Einer der letzten Naturflüsse Europas soll als "erheblich verändertes Gewässer" abqualifiziert werden. So zumindest deklarieren Landesvertreter Kroatiens, Bosnien-Herzegowinas, Sloweniens und Serbiens die Save im derzeitigen Entwurf des Managementplans für den Fluss. "Bleibt es bei dieser Einstufung, wäre das gerade hinsichtlich des bevorstehenden EU-Beitritts von Kroatien ein fataler Wegweiser in die falsche Richtung", sagt Gabriel Schwaderer, Geschäftsführer der Naturschutzstiftung EuroNatur.

"Der ökologische Wert der Save ist unter Fachleuten unumstritten. Umso unverständlicher ist der derzeit diskutierte Vorschlag, die Save als 'erheblich verändertes Gewässer' zu klassifizieren. Vermutlich steht dahinter die Idee, dass sich dann naturzerstörerische Wasserbauprojekte leichter durchsetzen lassen. Ein solches Vorgehen führt die Europäische Wasserrahmen-Richtlinie als wirksames Instrument für den Gewässerschutz völlig ad absurdum", so Schwaderer. Wird die Klassifizierung der Save als "erheblich verändertes Gewässer" in der Endversion des Managementplans so beibehalten, erhöht dies die Gefahren für eine der letzten natürlichen Flusslandschaften Europas.

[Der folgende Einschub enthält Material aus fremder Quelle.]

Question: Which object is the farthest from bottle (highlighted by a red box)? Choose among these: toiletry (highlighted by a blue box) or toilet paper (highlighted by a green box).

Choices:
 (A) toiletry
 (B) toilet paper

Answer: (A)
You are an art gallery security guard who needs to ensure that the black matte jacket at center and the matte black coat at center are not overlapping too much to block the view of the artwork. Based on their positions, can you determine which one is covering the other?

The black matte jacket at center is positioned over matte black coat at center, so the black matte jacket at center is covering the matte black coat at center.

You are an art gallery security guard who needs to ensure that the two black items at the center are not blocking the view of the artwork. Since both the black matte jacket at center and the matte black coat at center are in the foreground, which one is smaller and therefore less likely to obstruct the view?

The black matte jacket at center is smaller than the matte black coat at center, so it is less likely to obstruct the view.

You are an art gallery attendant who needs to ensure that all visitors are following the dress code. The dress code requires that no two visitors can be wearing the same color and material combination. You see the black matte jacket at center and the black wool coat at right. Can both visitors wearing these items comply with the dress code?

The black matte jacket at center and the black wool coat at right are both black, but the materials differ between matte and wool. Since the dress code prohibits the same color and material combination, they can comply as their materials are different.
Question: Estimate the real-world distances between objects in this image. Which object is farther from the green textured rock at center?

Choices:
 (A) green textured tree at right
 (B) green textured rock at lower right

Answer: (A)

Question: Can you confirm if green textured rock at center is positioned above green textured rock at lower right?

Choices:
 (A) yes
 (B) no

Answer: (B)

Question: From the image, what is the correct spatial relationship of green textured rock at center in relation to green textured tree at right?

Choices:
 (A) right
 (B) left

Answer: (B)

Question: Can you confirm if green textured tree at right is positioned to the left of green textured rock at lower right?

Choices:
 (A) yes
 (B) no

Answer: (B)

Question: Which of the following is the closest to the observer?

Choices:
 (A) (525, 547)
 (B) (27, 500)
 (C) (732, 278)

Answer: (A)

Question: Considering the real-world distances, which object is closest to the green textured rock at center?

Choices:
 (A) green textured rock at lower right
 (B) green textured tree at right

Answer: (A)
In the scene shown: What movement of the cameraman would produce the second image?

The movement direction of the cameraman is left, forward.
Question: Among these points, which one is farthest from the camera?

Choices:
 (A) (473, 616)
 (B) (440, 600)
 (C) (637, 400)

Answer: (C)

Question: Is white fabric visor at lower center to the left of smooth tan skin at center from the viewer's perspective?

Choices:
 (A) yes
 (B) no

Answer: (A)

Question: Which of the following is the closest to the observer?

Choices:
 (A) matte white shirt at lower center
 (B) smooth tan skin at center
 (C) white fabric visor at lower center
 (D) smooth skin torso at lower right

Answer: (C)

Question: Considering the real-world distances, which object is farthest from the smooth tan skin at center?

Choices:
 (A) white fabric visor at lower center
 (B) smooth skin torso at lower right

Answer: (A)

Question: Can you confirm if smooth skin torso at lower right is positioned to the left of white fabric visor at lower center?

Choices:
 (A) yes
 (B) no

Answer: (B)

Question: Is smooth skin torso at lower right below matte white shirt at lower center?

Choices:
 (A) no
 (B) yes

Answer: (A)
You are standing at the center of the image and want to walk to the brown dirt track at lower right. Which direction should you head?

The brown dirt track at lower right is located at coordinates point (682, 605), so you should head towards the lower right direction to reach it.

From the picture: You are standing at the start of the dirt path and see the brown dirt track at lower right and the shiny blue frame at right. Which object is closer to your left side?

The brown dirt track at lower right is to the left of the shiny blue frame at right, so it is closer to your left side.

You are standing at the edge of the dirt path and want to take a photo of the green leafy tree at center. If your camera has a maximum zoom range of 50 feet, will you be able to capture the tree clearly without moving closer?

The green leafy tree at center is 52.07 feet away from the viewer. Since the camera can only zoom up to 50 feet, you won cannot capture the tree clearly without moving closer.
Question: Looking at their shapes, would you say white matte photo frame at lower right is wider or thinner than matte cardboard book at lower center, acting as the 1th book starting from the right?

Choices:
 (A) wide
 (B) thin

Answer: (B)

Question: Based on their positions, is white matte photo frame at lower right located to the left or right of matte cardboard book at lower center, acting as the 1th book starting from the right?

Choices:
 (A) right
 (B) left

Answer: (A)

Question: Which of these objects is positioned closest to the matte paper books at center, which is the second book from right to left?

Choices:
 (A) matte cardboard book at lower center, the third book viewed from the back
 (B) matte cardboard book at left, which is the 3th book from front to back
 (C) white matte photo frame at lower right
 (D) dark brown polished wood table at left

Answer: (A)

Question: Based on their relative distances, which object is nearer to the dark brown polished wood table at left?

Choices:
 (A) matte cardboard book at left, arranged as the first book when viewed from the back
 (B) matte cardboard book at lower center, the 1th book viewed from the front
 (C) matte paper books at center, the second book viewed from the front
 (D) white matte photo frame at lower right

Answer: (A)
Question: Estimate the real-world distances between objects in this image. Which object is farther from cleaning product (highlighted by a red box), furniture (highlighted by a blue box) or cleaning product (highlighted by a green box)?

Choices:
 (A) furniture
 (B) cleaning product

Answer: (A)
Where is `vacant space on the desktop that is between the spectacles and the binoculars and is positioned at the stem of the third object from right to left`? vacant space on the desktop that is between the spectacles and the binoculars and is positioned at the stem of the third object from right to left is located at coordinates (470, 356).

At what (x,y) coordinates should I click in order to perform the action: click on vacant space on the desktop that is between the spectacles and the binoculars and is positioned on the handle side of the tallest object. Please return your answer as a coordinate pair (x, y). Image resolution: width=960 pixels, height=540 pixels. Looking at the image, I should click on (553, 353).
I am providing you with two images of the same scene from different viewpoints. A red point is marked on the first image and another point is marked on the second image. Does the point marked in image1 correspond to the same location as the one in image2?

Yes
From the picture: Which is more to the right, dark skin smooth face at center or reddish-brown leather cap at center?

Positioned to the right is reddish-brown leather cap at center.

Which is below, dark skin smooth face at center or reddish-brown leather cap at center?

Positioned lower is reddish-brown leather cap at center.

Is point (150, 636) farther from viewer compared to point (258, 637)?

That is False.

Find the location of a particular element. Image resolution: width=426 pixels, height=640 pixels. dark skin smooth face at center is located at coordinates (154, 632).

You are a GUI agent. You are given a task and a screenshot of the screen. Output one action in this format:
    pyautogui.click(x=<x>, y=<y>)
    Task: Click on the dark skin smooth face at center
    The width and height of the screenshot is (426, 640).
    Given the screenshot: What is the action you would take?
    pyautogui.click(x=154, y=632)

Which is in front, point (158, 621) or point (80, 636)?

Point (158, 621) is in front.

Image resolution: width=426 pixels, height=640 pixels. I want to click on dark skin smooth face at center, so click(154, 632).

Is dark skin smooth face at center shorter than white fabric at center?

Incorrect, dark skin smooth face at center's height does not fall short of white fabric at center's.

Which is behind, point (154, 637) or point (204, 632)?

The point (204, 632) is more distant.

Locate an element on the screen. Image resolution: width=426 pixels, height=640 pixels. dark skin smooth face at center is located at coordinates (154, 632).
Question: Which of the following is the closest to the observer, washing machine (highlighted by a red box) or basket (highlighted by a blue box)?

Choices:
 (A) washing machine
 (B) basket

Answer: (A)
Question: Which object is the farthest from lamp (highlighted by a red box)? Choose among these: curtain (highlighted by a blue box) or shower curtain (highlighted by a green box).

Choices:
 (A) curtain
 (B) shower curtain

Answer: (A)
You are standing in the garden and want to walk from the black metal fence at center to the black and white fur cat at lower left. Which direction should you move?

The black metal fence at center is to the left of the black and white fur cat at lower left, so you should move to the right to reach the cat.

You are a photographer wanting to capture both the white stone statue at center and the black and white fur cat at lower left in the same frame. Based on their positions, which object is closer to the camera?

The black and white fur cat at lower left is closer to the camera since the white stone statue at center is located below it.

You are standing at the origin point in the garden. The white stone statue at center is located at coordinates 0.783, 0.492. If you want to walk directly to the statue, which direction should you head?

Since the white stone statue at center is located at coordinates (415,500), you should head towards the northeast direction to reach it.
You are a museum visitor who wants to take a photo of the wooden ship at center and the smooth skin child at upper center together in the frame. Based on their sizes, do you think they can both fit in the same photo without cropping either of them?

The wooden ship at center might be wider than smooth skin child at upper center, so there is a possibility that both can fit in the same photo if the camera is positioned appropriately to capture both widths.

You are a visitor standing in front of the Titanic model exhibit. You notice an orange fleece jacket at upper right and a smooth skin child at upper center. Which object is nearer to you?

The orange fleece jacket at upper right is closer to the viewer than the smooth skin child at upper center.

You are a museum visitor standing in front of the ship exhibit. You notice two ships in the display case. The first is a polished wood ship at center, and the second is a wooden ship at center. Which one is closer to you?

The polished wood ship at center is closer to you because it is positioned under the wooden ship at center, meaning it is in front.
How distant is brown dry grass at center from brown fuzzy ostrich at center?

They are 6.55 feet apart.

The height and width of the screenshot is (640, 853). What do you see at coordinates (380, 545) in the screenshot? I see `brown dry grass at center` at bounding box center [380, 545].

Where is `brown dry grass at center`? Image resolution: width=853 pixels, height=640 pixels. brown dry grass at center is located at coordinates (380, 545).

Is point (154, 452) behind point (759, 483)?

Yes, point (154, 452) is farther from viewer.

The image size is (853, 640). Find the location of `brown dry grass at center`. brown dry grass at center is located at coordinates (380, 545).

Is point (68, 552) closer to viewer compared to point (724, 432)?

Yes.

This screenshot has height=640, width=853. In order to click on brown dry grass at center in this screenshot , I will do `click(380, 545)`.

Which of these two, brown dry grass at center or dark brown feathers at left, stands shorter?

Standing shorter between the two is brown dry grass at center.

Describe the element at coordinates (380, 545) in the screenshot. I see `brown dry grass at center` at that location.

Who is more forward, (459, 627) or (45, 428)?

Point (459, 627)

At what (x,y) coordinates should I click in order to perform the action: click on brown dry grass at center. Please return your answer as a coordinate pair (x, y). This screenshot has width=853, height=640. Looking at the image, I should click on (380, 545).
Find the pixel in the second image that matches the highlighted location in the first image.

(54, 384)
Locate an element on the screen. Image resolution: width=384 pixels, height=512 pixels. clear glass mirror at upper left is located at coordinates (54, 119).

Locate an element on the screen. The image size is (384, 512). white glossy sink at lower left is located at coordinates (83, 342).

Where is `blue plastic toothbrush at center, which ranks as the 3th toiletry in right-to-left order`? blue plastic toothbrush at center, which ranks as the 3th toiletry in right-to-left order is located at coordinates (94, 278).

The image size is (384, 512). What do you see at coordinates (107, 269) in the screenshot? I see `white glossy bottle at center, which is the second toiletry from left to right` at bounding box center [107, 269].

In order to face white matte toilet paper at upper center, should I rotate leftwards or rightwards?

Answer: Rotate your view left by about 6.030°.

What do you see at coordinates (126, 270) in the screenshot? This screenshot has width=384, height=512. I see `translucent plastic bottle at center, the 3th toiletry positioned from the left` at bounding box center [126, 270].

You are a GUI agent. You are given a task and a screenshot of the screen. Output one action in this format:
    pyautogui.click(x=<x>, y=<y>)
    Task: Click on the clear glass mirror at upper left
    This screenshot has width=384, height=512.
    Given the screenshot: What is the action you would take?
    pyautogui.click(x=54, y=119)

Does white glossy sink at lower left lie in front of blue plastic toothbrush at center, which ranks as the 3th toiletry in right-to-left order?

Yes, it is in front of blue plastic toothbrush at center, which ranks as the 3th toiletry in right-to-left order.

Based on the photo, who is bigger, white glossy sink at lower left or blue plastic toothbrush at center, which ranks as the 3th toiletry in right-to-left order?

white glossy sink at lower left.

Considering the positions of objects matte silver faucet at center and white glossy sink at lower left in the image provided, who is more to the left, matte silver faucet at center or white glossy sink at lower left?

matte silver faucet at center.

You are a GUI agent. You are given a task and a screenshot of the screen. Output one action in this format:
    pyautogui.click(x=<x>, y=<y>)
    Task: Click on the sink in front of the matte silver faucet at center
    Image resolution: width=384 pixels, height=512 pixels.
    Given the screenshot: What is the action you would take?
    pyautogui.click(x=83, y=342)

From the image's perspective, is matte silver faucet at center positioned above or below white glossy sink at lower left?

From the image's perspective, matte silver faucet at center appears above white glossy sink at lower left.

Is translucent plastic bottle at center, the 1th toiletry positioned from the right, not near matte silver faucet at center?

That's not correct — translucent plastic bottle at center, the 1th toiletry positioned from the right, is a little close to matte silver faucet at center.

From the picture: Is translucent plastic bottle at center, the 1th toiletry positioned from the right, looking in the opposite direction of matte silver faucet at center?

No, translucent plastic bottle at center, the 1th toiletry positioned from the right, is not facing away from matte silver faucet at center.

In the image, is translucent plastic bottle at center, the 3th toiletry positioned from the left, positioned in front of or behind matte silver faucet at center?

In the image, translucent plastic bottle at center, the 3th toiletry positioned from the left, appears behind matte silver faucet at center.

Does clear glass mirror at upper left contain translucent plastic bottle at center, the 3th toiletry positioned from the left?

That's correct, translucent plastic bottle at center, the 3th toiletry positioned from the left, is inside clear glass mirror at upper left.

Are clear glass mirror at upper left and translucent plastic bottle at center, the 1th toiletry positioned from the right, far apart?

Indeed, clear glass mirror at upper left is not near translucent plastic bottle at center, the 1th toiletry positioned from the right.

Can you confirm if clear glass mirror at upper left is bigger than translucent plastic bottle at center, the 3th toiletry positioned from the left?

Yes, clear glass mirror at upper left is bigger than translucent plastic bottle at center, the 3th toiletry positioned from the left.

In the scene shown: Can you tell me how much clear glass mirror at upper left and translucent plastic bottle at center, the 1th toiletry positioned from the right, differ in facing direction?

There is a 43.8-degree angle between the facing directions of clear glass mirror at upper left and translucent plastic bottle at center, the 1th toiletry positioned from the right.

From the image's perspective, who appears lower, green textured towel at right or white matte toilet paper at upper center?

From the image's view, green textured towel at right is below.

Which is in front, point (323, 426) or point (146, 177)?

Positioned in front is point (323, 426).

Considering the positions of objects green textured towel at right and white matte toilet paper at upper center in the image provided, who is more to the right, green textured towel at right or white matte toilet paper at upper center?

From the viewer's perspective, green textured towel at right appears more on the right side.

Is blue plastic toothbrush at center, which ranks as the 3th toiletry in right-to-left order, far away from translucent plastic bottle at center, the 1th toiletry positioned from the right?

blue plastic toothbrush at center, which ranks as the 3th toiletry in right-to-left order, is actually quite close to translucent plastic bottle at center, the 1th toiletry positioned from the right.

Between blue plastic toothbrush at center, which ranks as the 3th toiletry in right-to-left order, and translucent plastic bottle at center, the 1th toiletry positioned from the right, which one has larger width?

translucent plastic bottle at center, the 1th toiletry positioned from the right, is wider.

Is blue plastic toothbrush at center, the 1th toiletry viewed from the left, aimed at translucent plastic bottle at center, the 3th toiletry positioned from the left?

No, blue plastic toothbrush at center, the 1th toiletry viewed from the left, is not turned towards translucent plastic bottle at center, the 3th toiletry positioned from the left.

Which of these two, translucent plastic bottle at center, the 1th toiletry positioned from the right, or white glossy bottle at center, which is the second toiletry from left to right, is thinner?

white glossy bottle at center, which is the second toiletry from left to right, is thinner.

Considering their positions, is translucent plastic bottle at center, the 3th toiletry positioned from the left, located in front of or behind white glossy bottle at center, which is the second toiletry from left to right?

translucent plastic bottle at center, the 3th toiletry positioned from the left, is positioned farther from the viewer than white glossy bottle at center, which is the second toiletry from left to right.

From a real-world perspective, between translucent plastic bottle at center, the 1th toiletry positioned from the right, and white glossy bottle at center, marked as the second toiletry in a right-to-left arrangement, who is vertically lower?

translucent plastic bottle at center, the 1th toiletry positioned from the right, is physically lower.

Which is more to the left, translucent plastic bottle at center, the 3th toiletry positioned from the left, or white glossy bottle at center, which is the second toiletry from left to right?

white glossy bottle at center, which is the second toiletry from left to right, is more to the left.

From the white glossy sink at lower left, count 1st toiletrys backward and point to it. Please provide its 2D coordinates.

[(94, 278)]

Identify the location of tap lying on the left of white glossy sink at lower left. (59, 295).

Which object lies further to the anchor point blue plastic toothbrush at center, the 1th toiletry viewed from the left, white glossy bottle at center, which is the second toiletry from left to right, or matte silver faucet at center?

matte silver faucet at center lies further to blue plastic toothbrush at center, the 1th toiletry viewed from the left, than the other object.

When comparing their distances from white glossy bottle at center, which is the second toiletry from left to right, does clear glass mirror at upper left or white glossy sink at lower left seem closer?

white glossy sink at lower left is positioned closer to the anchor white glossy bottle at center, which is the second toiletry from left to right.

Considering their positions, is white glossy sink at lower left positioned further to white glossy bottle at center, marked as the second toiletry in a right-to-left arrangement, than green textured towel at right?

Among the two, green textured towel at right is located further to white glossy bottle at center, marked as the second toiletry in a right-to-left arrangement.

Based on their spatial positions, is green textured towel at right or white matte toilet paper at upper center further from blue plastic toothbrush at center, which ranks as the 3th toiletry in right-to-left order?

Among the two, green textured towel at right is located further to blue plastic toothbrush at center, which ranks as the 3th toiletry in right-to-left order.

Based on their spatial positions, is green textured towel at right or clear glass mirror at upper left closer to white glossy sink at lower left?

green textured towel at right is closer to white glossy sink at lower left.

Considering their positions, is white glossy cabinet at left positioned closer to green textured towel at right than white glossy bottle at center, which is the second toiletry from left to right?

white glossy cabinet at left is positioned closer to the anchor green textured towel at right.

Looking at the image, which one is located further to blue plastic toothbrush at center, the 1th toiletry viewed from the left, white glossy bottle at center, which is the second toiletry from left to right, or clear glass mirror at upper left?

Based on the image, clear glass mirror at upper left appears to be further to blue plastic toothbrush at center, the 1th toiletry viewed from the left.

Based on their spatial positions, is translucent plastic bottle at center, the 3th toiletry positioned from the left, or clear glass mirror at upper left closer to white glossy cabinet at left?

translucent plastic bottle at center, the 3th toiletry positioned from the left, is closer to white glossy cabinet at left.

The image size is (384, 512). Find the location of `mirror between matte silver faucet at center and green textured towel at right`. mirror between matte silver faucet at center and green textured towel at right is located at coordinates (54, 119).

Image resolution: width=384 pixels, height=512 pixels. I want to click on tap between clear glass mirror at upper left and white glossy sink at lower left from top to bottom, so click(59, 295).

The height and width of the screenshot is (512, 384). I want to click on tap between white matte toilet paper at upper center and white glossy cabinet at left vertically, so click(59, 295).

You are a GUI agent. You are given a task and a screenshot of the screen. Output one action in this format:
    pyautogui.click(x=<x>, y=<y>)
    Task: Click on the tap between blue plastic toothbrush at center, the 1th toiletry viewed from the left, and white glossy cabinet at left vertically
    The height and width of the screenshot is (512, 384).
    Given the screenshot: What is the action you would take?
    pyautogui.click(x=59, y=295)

In Kürze wird die aus Vertretern der Ministerien und Behörden sämtlicher Anrainerstaaten bestehende und von der Europäischen Union geförderte Internationale Save-Kommission das Dokument verabschieden. Damit fällt eine gewichtige Entscheidung über das Schicksal des Naturparadieses, denn schon jetzt schwebt ein Damoklesschwert über der Save: Aktuell wird das noch aus jugoslawischen Zeiten stammende Vorhaben mit neuer Intensität verfolgt, die Save mit dem Donauhafen von Vukovar durch einen Donau-Save-Kanal zu verbinden. Dieser 110 Meter breite Kanal würde den Ausbau der Save für die Schifffahrt zwischen Belgrad und Sisak forcieren und die natürliche Dynamik der Flusslandschaft massiv stören. EuroNatur kritisiert die Umweltverträglichkeitsprüfung für diese Wasserbauprojekte und hält ihre Qualität für nicht ausreichend.

Ungeachtet dessen findet der Erhalt der Save als europäisches Naturerbe in der Internationalen Save-Kommission bislang keinerlei Beachtung. "An der Save lassen sich heute noch Auwälder erleben, wie sie vor 100 Jahren in Deutschland an Rhein oder Donau zu finden waren. Es wird höchste Zeit, dass die Save-Kommission ihrer Verpflichtung nachkommt. Sie muss dringend für einen Managementplan sorgen, der den Schutz der herausragenden Naturwerte der Save und angrenzender Lebensräume an oberste Stelle stellt. Die Save braucht ein durchdachtes Schutz- und Renaturierungskonzept und keine weitere Zerstörung", sagt Gabriel Schwaderer.